On Wed, Feb 02, 2005 at 04:01:42PM -0500, Donavan Stanley wrote:
> On Wed, 2 Feb 2005 10:32:12 -0800, Brad Templeton
> <[EMAIL PROTECTED]> wrote:
> > But the paranoid are clever, and good at the game.  For example, I recall
> > seing a quote that because of fear of lawsuits, MythTV would probably
> > never incorporate the sort of features that really raise the wrath of
> > the MPAA, like filesharing gateways.
> 
> It's not simply fear of lawsuits that prevents the core developers
> from implementing such features or accepting patches that implment
> such features.  It's the fact that we're aware of the difference
> between right and wrong, legal and illegal. There are a LOT of cool
> things one could do if Myth were P2P enabled, however few of them are
> legal so we choose to do the right thing and not implement P2P.

Well, this is the can of worms.   Should we not make a useful technology
because some of the users will use it for ill?  What number of users
makes the difference?   A few users?  Most of the users?  Almost all of
the users?   The law has forbidden it when it's all of the users (ie.
the technology has no other purpose than breaking the law) but the
supreme court has said that as long as there are significant legit
uses, the technology can be built.   They are reviewing that doctrine
this year, we're parties to the case.

You're asking however a slightly different question, which is what
do you _want_ to create, as opposed to what's legal to build, and the
answer can indeed be different, but it's not easy.

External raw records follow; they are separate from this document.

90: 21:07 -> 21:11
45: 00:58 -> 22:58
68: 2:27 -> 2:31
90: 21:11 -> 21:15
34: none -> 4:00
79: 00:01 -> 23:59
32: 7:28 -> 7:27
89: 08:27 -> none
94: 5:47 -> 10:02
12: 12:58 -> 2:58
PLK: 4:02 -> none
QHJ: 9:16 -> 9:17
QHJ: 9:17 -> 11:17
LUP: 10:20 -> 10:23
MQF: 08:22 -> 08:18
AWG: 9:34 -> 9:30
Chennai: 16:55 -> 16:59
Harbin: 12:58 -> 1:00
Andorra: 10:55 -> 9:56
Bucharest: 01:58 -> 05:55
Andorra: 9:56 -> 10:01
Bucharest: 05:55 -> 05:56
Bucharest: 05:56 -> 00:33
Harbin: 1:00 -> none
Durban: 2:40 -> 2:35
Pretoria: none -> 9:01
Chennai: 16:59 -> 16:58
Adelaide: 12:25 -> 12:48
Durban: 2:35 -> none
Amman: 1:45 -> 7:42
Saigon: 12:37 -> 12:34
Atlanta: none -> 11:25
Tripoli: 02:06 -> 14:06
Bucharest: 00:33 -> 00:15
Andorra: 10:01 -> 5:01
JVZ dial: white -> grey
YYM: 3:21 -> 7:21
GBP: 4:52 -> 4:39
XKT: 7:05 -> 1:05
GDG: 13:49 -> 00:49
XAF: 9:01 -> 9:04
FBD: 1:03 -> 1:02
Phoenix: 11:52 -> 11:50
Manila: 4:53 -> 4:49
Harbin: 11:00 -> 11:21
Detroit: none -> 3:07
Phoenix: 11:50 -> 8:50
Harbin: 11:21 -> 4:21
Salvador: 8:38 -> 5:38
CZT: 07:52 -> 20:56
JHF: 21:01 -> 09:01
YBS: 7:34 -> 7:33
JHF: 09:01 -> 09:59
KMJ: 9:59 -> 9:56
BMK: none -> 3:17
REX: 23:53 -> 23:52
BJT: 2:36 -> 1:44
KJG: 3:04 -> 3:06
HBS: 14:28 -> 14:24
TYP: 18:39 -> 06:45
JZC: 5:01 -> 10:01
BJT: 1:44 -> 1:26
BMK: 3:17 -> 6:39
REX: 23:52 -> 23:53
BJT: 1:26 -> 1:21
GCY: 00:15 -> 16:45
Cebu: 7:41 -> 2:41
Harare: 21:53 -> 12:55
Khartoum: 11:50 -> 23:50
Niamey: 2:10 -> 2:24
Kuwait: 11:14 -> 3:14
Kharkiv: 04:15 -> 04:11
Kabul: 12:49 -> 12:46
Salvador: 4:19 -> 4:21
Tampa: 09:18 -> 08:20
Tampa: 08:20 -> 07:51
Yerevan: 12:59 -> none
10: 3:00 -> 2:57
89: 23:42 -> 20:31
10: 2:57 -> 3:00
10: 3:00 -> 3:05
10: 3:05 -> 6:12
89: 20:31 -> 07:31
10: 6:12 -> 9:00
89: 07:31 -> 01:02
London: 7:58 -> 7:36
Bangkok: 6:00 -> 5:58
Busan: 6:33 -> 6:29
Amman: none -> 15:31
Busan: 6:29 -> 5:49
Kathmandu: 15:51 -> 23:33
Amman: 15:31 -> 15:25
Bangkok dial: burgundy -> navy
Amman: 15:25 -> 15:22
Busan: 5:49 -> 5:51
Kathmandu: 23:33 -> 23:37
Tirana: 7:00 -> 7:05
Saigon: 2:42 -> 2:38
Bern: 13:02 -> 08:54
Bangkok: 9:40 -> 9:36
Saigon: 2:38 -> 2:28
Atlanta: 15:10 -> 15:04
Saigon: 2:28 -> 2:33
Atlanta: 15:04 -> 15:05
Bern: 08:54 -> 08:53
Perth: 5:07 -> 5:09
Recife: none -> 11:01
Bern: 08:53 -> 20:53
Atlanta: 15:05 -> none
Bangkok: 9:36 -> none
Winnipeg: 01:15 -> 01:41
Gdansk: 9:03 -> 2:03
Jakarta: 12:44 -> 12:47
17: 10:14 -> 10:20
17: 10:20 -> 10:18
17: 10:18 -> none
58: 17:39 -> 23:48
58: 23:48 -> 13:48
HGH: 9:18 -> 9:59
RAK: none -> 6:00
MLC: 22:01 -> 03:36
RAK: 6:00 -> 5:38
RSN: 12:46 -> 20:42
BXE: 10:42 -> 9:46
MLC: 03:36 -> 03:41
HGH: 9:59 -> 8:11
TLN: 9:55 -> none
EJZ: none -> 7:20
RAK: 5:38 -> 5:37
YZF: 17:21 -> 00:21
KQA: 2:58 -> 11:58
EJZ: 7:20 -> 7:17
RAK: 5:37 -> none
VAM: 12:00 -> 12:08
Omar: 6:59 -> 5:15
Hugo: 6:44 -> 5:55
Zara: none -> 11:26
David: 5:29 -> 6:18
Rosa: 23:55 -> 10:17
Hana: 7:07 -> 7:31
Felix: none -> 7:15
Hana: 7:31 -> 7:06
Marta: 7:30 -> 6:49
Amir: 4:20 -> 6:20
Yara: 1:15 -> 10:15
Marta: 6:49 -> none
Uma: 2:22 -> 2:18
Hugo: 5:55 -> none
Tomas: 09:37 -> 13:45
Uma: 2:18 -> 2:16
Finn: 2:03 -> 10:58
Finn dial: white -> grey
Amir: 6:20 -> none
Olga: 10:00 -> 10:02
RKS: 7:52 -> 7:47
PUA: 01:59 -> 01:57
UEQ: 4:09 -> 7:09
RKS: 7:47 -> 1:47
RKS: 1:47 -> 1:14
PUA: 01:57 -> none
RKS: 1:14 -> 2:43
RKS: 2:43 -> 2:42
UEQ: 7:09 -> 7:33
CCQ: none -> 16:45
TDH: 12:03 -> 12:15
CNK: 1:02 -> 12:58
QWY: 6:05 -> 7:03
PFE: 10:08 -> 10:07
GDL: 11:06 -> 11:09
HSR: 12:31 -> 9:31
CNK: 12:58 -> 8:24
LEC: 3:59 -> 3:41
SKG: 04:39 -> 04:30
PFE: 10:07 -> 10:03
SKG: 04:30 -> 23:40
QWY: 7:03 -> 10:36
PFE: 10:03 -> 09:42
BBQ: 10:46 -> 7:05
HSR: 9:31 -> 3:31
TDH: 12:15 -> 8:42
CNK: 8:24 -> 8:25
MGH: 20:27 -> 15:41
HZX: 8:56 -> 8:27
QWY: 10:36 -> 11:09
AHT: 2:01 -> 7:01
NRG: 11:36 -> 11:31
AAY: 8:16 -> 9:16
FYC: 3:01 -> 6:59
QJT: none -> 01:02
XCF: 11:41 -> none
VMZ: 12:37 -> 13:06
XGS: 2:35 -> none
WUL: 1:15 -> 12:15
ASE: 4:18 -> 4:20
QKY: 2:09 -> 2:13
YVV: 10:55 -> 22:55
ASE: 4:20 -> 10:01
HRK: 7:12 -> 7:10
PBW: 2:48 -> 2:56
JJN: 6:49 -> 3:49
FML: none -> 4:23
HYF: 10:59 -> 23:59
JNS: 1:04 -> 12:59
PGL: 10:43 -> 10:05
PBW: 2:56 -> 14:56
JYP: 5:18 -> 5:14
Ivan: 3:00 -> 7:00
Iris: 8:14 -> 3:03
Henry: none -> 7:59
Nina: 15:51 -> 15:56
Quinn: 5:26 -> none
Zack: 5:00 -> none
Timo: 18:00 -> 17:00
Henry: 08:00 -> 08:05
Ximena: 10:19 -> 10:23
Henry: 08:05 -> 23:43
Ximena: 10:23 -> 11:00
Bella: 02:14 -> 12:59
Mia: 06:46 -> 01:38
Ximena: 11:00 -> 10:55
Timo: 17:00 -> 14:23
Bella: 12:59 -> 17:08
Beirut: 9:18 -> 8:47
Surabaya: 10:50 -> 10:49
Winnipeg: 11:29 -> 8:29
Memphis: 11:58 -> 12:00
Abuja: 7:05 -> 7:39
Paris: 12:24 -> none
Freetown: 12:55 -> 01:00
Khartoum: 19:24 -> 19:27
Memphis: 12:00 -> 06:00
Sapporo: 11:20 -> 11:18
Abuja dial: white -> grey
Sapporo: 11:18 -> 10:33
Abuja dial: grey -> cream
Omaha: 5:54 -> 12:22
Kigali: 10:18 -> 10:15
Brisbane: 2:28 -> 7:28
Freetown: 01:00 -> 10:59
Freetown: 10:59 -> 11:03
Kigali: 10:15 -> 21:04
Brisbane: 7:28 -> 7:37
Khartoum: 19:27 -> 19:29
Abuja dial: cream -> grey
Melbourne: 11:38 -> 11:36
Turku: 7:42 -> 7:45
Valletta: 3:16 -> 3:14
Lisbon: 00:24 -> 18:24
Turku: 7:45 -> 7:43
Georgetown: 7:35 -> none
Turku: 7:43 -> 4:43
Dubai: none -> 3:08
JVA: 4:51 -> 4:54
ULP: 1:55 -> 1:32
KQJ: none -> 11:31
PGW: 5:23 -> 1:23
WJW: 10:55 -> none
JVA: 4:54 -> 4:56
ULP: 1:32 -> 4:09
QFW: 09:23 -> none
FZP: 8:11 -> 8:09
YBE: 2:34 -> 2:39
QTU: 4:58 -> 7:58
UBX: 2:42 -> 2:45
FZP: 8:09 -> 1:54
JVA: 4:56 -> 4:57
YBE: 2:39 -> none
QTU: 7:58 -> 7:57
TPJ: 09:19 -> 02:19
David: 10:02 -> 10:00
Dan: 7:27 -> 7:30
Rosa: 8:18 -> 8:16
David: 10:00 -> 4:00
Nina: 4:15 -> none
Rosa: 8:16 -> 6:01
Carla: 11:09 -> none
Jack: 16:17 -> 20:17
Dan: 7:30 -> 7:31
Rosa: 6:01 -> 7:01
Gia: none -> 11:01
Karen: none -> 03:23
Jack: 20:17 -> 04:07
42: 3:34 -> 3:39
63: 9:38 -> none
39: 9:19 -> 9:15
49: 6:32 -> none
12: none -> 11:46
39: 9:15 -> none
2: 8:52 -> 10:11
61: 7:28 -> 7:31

And no question in some places, they make the decision based on fear
or pressure, which is exactly why the studios sued Replay over their
commercial skip, to create such fear.  And why we countersued the studios
to get a declaration that the users were not criminals for using such
products.

Would you have written bittorrent?  Clearly BT is being used for distributing
infringing works but it's also the best way to get new linux ISOs and
is growing as a method of distributing things like independent films.

I myself would also not feel motivated to build a tool that became
almost entirely a platform for piracy.

But there are many compelling applications that I could see wanting to
create.   The use of bittorrent is, as I already noted, being seen as
a way to bypass the networks in order to distribute independent film
and video.   An application that let people, from their set-top-box,
select openly distributable independent videos and then downloaded them
efficiently could change the very nature of television distribution.
By this I mean, if your neighbour next-door has the video, you get it
from them rather than a central server.

Indeed, I have described a vision on my web site I call poor man's video
on demand, which could replace the existing TV distribution infrastructure
of cable TV and satellite, using only slower (1 megabit connections) today.
It's based on the idea that we don't care as much as they think about
getting our video now-now-now.   We are quiety happy -- as Mythtv and
even Netflix show -- to select a video and then have it show up days
later to watch it.

This would be really interesting, and could even support paying for content
to support an industry.  But it could also be a platform for copyright
infringement.  So how do you decide?